- Хорошо, препараты нельзя, а что можно? Понимаете, доктор!.. – проникновенно уставился на зловредную «медицину» Амар. – Это мой коллега, мой друг, я его лично вытащил из той дыры! Я совершенно не хочу, чтобы с ним хоть что-нибудь случилось, он нужен нам целым и здоровым, но… у него в голове хранится кое-что очень важное, а он не может вспомнить. Мы понимаем все насчет Фарида, но поймите и нас! Можно… как-нибудь? Чтоб и ему не повредить, и все-таки добраться?
- Ну… - сказал доктор. – Если его отец не будет возражать, я могу попробовать гипноз…
Амар не стал напоминать, что Фарид уж 5 лет как совершеннолетний и вполне мог бы решить сам. Хватит на сегодня попаданий в культурные ловушки. А папу его пусть Штааль уговаривает!
Папу, однако, уговаривать не пришлось. Папу пришлось уговаривать не присутствовать. Вежливо уговаривать, но непреклонно. Со ссылкой на то, что ввиду всех вчерашних событий такого нарушения правил безопасности Сектор А себе позволить не может.

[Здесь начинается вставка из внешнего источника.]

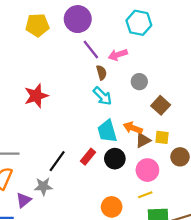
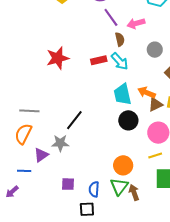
red rectangle: (88, 157) -> (99, 60), moved, turned 35

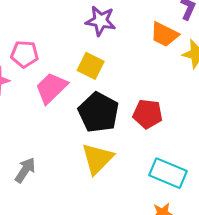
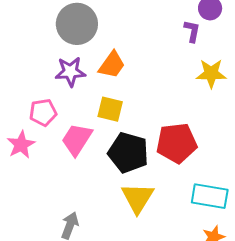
purple star: (101, 21) -> (70, 72), moved
orange trapezoid: (164, 34) -> (112, 65), moved, turned -68
red pentagon: (148, 114) -> (177, 143), size x1.4

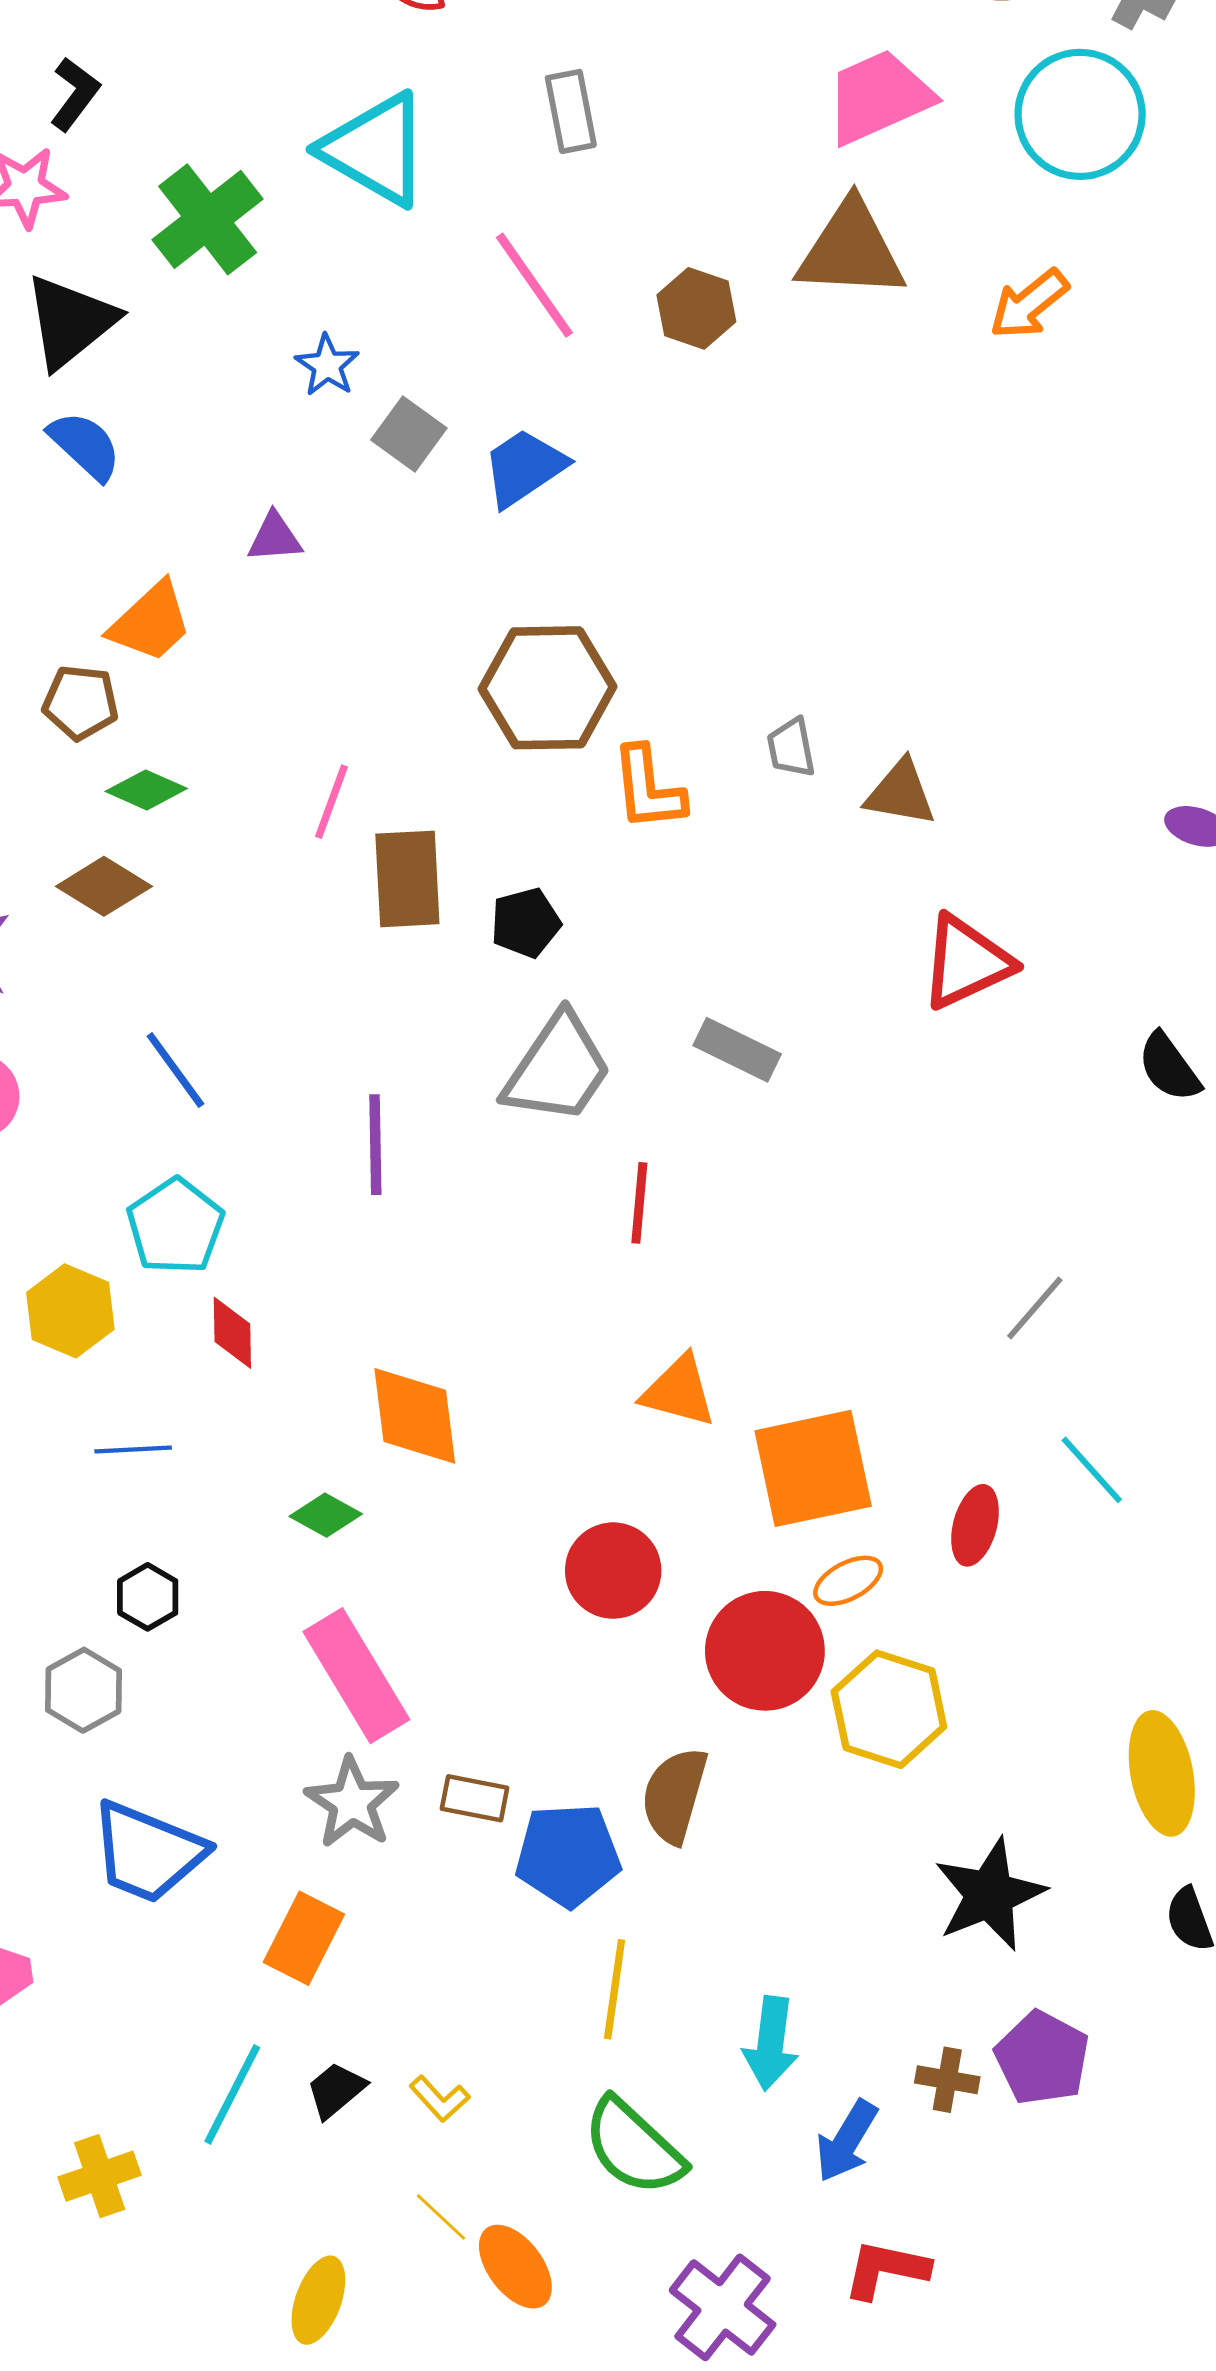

И Фарида уговаривать не пришлось. Фарид горел желанием доказать, что он был прав от начала, а услышав, что есть способ вспомнить, да еще без химии, едва не выразил готовность принять этот способ внутривенно, как давешнее спиртное.
Вообще-то мы вчера на балконе солнце караулили. Там есть такой момент, оно над проспектом останавливается - как раз, два таких небоскреба, отель какой-то - так точно между башнями, и все это стекло друг на друга отражается. Мы случайно день на второй обнаружили и решили снять всем, что у нас было, так что Алек стояла и держала комп, чтобы не пропустить.
А что на улице было, мы не заметили, за башнями следили.
И тут наискосок от нас стекло летит и из окна человек вываливается. Алек его и проводила... механически так. Я тоже проводил, хотя камеру вообще не включал, не успел. Там этаж восьмой или девятый, ну понятно. Он внизу лежит, оливковый - форма потому что - и красный, сигнализация орет, а к нам прямо на балкон такая... платформа впирается, я потом уже понял, что она выдвижная, как у пожарников, а тогда мы все офигели, потому что звука за сиреной слышно не было. Алек комп к груди прижимает - отбирать будете?
Этот, с площадки, весь в пластинах каких-то, говорит - да не валяйте дурака. К вам, говорит, через часик подойдут, заберут копию записи. Будете... сотрудничать со следствием, мы вас уведомим, когда можно станет разглашать. А пока посмотрите, что у нас закон предусматривает за несотрудничество.
И вниз уехал.
Мы посмотрели и сразу в консульство звонить... это вообще как? А консул нам - раньше читать надо было. Здесь так. Законы страны пребывания и нарушать их не надо. И вообще, снимать свой собственный суицид - еще туда-сюда, а чужой, да еще и в сеть выкладывать... не будьте стервятниками, ребята, не позорьте государство.
А солнце мы пропустили.
Транскрипция аудиозаписи в совместном блоге Жинжин Алтануи и Сансар Хорлогийна Гэнсээ
Рафик аль-Сольх, полуглава семьи аль-Сольх
- Секретность... – проворчал Рафик аль-Сольх, уже почти расслабившись. – Нашли, от кого таить секреты. Я отец этого болвана или кто?
Он, впрочем, порой подозревал, что – нет, не он, а кто-то еще, а вслух этих подозрений не высказывал, не желая оскорблять память покойной супруги и задевать честь ее семьи. Очень трудно понять, как из смышленого, бойкого и ласкового малыша, удивительно похожего на мать, выросло долговязое, не по возрасту угловатое и капризное чучело. «Я хочу» и «я не хочу» - до сих пор главные слова в лексиконе. До сих пор Фарид получал то, что хотел, и только безумец попытался бы навязать ему то, что Фарид не хочет. Теперь Фарид возжелал под гипнозом восстановить свою память. Рафик не возражал, и даже поверил, что этот метод вполне безопасен – его только покоробило, что очередное «хочу» заставило сына смотреть на отца как на досадную помеху между собой и желаемым. И даже жалобное «ну папа, ну пожалуйста!» звучало неубедительно – как умелое, опытное вымогательство.